### Extracted material:
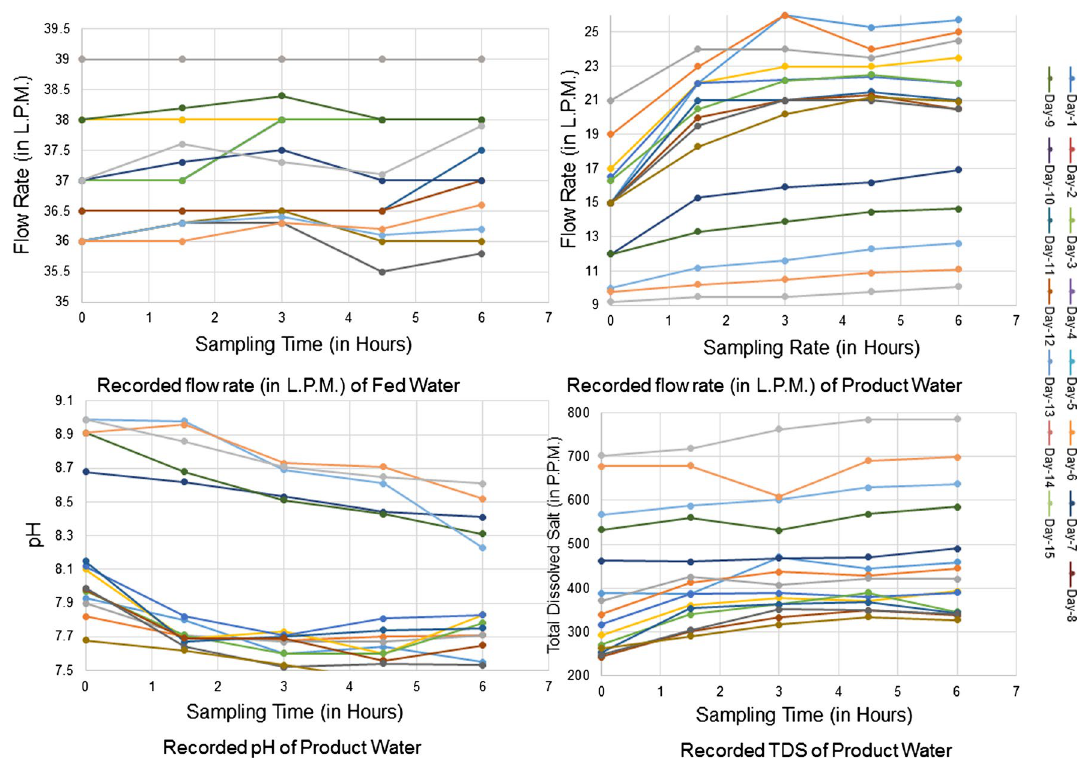
Fig. 6 Flow rate and water quality variation in feed and product water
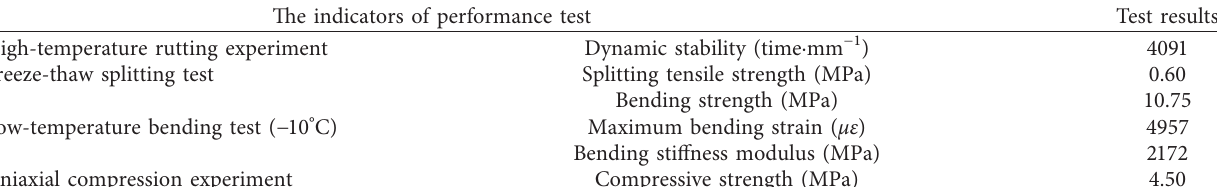
Table 1: The indicators of large-void basalt fiber asphalt mixture (fiber content was 0.3%).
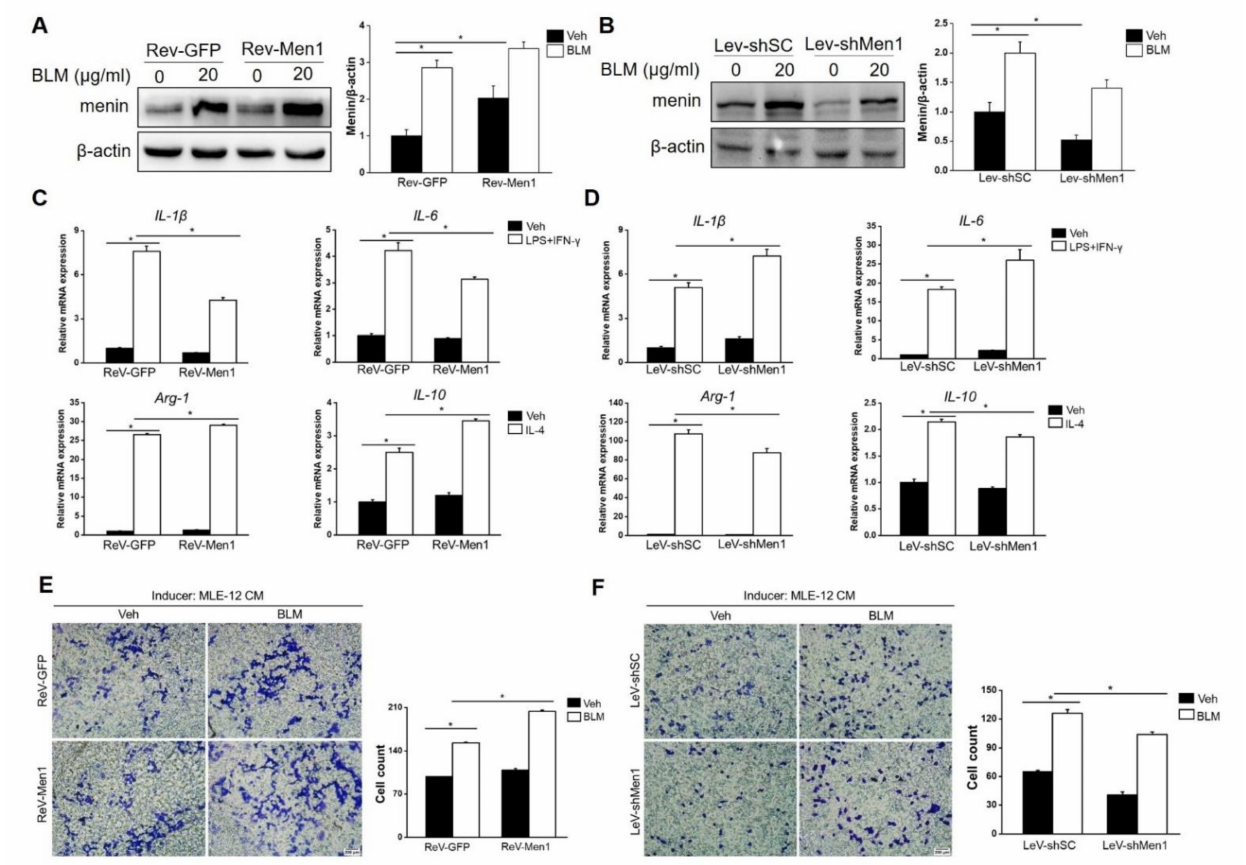
Figure 5. Men1 plays a profibrotic role in macrophages. ( A , B ) Raw264.7 cells were infected with retrovirus ( A ) or lentivirus ( B ) to overexpress or knockdown Men1 . The protein level of menin in Raw264.7 cells upon BLM treatment was determined by Western blotting, blots from three repeated experiments were quantified using Image J software ( C , D ). M1 macrophages were induced by LPS and IFN γ , and M2 macrophages were induced by mouse recombinant IL-4. The M1 (IL-1 β and IL-6) and M2 (Arg-1 and IL-10) markers were determined by qRT-PCR. Data are from three repeated experiments. ( E , F ) MLE cells were exposed to BLM for 24 h, and the culture supernatant was used as a chemokine. Transwell inserts were used to detect the migration of of Men1 overexpressing ( E ) or Knockdown ( F ) Raw264.7 cells upon the addition of supernatant from MLE cells. The statistics are from three repeated experiments. Scale bar: 200 µ m. * p <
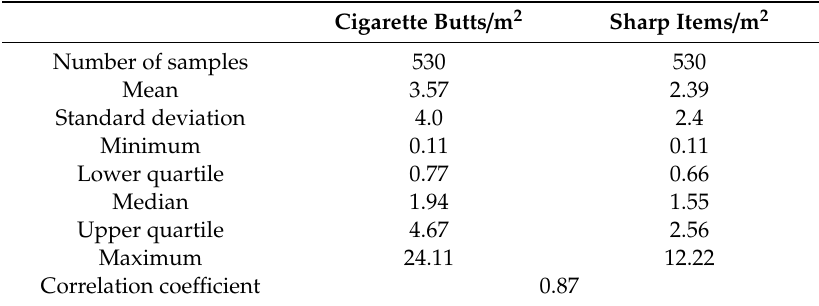
Table 1. Main statistics of sampling data.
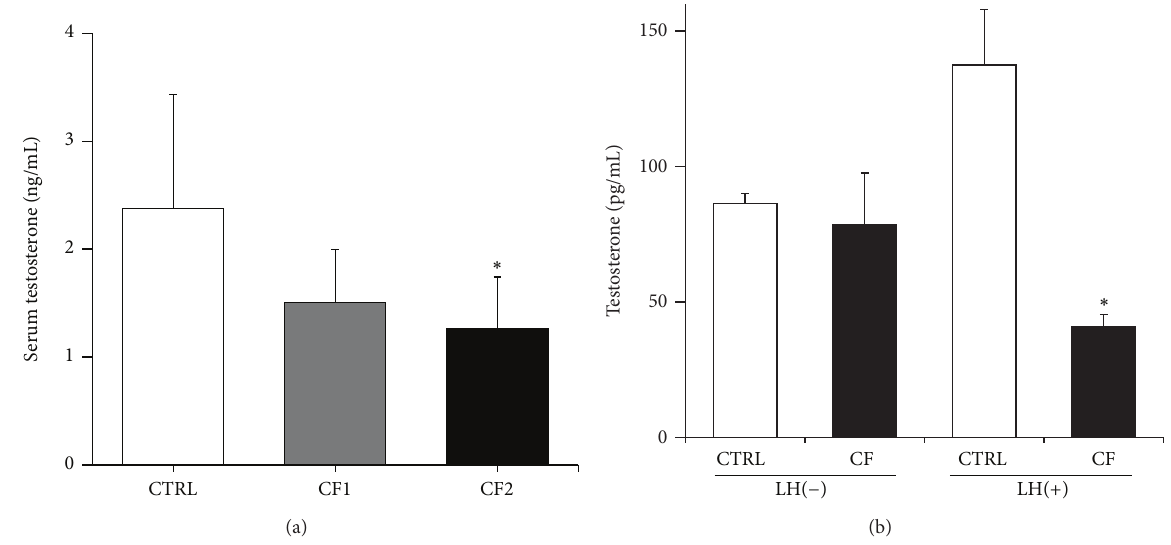
Figure 5: Effect of caffeine on serum testosterone levels and endogenous Leydig cell testosterone production. (a) Serum concentration of testosterone in the control and caffeine-fed groups after 4 weeks of caffeine exposure. Data are presented as mean ± SD based on two independent measurements. CTRL, control; CF1, 120mg caffeine-fed; CF2, 180mg caffeine-fed. ∗ 𝑝 < 0.05 versus CTRL. (b) Testosterone production with or without LH (200ng/mL) in rat primary Leydig cells retrieved from the control and caffeine-fed animals at 4 weeks of caffeine exposure. Data are presented as mean ± SD based on two independent measurements. CTRL, Leydig cells retrieved from the control animals; CF, Leydig cells retrieved from caffeine-fed animals (120 mg/kg/day). ∗ 𝑝 < 0.05 versus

### Required work:
Repeat the records above exactly, from the first line through the line that contains "Table 1: The", and leave out the pictures.

### Reply:
Fig. 6 Flow rate and water quality variation in feed and product water
Table 1: The indicators of large-void basalt fiber asphalt mixture (fiber content was 0.3%).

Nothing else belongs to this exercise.